# Using the information:
a - In the post about the ICA Project Space, reproduce the passage from "November 28 2010" up to and including "Goldilocks, just right.".
b - According to the post about the ICA Project Space, how large is the Project Space?
c - Summarize the post about the ICA Project Space in two sentences.

# Passage for review:
--- START ---
Archive for November, 2010

Just Right

November 28 2010

post by Rachel Pastan

ICA has three exhibition spaces: a vast ocean liner of a gallery downstairs; a nice-sized fishing boat of a gallery upstairs; and behind that, like the dinghy the bigger vessels tow behind them for rowing to shore, the Project Space—650 square feet where exhibitions of emerging artists or experimental installations are presented. Last week I heard a couple of curators talking about how much they like that space, what a treat it is to organize art for it. Maybe it’s related to the way restaurant appetizers often give more pleasure than the main course. Just a bit of something can be precious—delicious—can be, as in the story of Goldilocks, just right.

Right now the Project Space is hosting Still, Flat, and Far, an exhibition of the work of Erin Shirreff, a sculptor who also works in photography and video. One of my favorite pieces is Moon, a video of that faithful satellite projected onto a screen that angles slightly out from the wall, perhaps to clue us in that something is askew. As you watch the video, the moon appears to wax and wane, yet something is odd about it. The lit portion and the shadowed portion are subtly unfamiliar. It turns out this isn’t a video of the moon at all, but a video of a handful of photographs of the moon that Shirreff took into her studio, shone light onto from various angles, and captured with her camera. It’s quite wonderful to look at it: our familiar moon doing an unfamiliar dance. In its “Picks” section ArtForum, writing about this piece, refers to “the thingness of this particular work,” which I think is wonderful. Every thing should have its thingness.

Shirreff really is interested in exploring what you might well call thingness: how a monument or a landscape (or moonscape) is distorted or transformed by the way we look at it. Certain inaccessible artworks are best known through iconic photographs, and those of us who’ve never seen the Grand Canyon think we know what it looks like because the camera’s limited eye has offered it up to us from a certain point of view. As exhibition curator Lucy Gallun writes, “Shirreff’s work explores how images of extraordinary landmarks and artifacts become seared into cultural memory through their persistent reproduction, and how our vision of them is shaped as much by their reproduction as by our own experience.”
--- END ---
# Exercise data:
--- START ---
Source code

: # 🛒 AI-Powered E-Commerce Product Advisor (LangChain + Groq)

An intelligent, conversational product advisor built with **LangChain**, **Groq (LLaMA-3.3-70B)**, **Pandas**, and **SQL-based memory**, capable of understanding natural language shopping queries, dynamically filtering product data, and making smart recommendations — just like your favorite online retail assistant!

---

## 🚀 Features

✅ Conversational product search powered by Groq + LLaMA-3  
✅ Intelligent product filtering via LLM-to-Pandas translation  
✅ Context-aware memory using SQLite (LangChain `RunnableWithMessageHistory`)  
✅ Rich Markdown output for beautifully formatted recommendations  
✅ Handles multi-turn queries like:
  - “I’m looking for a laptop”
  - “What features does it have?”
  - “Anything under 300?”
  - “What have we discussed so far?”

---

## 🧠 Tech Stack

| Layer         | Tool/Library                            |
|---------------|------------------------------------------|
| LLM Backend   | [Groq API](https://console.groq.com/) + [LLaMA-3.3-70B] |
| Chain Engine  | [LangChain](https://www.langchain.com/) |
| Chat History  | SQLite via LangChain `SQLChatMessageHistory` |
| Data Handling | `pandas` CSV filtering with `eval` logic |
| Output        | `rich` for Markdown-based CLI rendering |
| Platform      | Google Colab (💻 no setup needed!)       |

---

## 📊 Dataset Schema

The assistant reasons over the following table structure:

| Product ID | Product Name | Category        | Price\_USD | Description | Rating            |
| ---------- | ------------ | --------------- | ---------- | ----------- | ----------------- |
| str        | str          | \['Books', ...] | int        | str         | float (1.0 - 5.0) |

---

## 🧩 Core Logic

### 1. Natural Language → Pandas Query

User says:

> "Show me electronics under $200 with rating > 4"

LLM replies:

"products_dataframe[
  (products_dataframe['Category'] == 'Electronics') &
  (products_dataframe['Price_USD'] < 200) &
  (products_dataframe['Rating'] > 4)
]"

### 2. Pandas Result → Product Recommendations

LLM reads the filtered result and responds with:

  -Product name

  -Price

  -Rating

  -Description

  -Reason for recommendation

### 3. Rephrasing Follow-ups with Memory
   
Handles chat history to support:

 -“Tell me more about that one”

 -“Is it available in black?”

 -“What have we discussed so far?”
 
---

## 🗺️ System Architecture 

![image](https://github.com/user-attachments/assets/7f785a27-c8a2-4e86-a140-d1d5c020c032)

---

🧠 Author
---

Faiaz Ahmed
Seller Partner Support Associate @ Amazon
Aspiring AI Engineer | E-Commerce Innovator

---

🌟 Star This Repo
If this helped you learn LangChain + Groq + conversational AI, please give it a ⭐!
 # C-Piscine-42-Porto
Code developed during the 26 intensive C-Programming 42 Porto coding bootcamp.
--- END ---
# Responses by task:
a -
November 28 2010

post by Rachel Pastan

ICA has three exhibition spaces: a vast ocean liner of a gallery downstairs; a nice-sized fishing boat of a gallery upstairs; and behind that, like the dinghy the bigger vessels tow behind them for rowing to shore, the Project Space—650 square feet where exhibitions of emerging artists or experimental installations are presented. Last week I heard a couple of curators talking about how much they like that space, what a treat it is to organize art for it. Maybe it’s related to the way restaurant appetizers often give more pleasure than the main course. Just a bit of something can be precious—delicious—can be, as in the story of Goldilocks, just right.

b - The Project Space is 650 square feet.

c - ICA's small Project Space, which curators enjoy organizing art for, is hosting Still, Flat, and Far, an exhibition of work by sculptor Erin Shirreff, including Moon, a video of photographs of the moon lit from different angles in her studio. Shirreff's work explores how the way we look at landmarks and artifacts, often through their repeated reproduction in photographs, shapes and distorts our vision of them.